As povoações trabalhadoras, quer viventes nos meios urbanos quer nos meios rurais, cedo tomaram consciência, individual e coletiva, de que as FEIRAS eram a melhor oportunidade para venderam os produtos que produziam em excesso e para adquirirem os que lhes faziam falta nos seus místeres. E os nossos primeiros reis, no sentido de desenvolverem o COMÉRCIO e cobrarem impostos, logo se mostraram pródigos a fundá-las, ainda que algumas delas tivessem o estatuto de FEIRAS FRANCAS isentas de impostos.

 

PRIMEIRA PARTE

AGUILARA feira do “Crasto”, cujo período “quinzenal” é conhecido desde os meus tempos de juventude, era mensal em 1844. Fui buscar essa informação ao requerimento incluído no espólio que recebi da Casa Brasonada Aguilar (oferta da minha colega Alice Guerra, entretanto falecida) que, nesse ano, a Câmara Municipal, cumprindo a decisão tomada na sessão do primeiro de dezembro, dirigiu ao «Ilustríssimo Excelentíssimo Senhor António de Lemos Teixeira de Aguilar», do seguinte teor:

"Tem V. Exa. junto à Praça pública desta vila um terreno que na frente confina com a continuação da rua que dirige para o Largo da Praça e de um lado parte com as casas que foram de José de Almeida Botelho e hoje são de Rita Simões, viúva de João Figueiredo e do outro com casas  da viúva e herdeiros de José Teixeira de Lima, desta mesma vila.

Este terreno que antigamente era o solo de casas que foram  demolidas não rende atualmente alguma utilidade a V. Exa. Enquanto nele não fizer reedificar as casas demolidas, ou outra alguma obra que o tape sobre si e destine a algum uso útil.

Mas este terreno enquanto assim está aberto e vago pode prestar a este Município alguma utilidade, franqueando-o a Câmara às Regateiras, ou Tendeiros, ou a Vendilhões ambulantes, especialmente nos dias de Mercado Mensal que se faz nesta vila. E apesar de este mesmo terreno se achar presentemente pejado e ocupado em grande parte com terraço, cascalho e entulho das casas do dito Botelho que novamente anda reedificando a referida viúva Rita Simões Viúva a quem já fizemos desentulhar e desimpedir e ela desentulhou e desimpediu a parte da Praça Pública a que o mesmo terreno, cascalho e entulho tinha abrangido. Contudo se V. Exa. se designar conceder-nos interinamente o uso daquele terreno para o sobredito fim, nós tomamos ao nosso cuidado o fazê-lo limpar e desimpedir do terraço,  cascalho e entulho de que esteja pejado”.

brasão-1

Mas, “atrás dos tempos, tempos vêm” como reza o ditado popular, muito usado pelos meus pais e, seguramente, pelos avós dos nossos avós. Ditado da “literatura oral” encontra paralelo no verso camoniano “mudam-se os tempos, mudam-se as vontades”. E nova vontade teve, pelos vistos, a Câmara Municipal, pois de “mensal” que era, a feira do “crasto”, em data que não consegui apurar, virou “quinzenal” e o local de venda deixou de circunscrever-se ao espaço acima requerido pela Câmara Municipal, isto é, na PRAÇA  AGUILAR para se estender a todas as ruas e largos da vila.
▬▬▬▬▬▬
**TAREFAS A FAZER:**
**a)** No texto sobre as feiras, com que periodicidade se realizava a feira do “Crasto” em 1844?
**b)** Prossegue o texto sobre as feiras a partir do ponto em que termina.
Os registos constituem material independente do texto.
▬▬▬▬▬▬
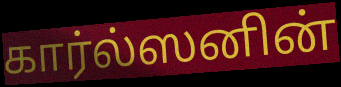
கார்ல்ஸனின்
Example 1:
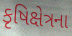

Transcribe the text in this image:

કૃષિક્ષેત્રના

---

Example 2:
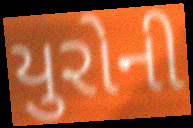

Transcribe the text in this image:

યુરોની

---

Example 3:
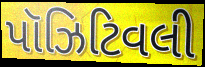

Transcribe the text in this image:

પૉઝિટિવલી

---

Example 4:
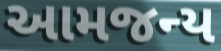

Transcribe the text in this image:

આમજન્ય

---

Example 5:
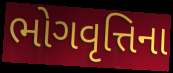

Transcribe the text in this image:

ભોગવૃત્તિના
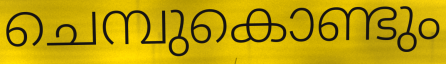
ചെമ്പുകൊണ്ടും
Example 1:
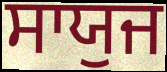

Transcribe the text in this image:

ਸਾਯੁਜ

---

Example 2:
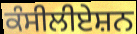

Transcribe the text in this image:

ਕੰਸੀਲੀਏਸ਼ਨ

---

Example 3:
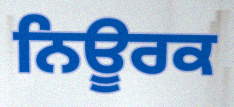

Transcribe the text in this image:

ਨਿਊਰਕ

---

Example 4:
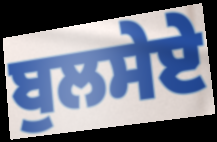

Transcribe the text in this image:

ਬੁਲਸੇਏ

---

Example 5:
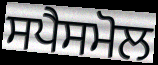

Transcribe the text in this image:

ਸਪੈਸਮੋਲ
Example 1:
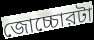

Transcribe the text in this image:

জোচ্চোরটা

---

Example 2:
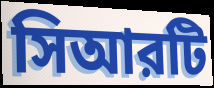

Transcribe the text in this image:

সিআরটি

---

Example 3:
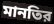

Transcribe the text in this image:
▬▬▬▬▬▬
**RESPOSTAS:**
**a)** Era mensal.

**b)**
E se as Posturas Municipais de 1938, assinadas por todo o Executivo, então presidido pelo Dr. Luís de Azeredo Pereira, estipulam apenas o custo do “assento” (cf. foto mais abaixo) sem a demarcação dos lugares destinados aos feirantes e produtos, as Posturas Municipais de 1969, com a assinatura solitária do Dr. João Duarte de Oliveira, informam isso tudo, por forma a que cada feirante, vendedor ou comprador, soubesse o espaço que lhe estava destinado à venda e à compra. (cf foto mais abaixo).

 

SEGUNDA PARTE

planta da vila -reduzFaçamos uma reconstituição dessa nossa “feira do Crasto” espalhada pelas ruas e largos vila, nos anos sessenta do século XX.

 Assim:

Em duas segundas-feiras de cada mês, pode dizer-se que a sede co concelho de Castro Daire se transforma num íman que atrai todos os produtores e produtos ligados às atividades das redondezas. Aqui desaguam lavradores e artesãos na mira de venderem a produção dos seus misteres e comprarem o que aos seus misteres faz falta. É a feira quinzenal do «Crasto», que em 1844 era mensal, como vimos.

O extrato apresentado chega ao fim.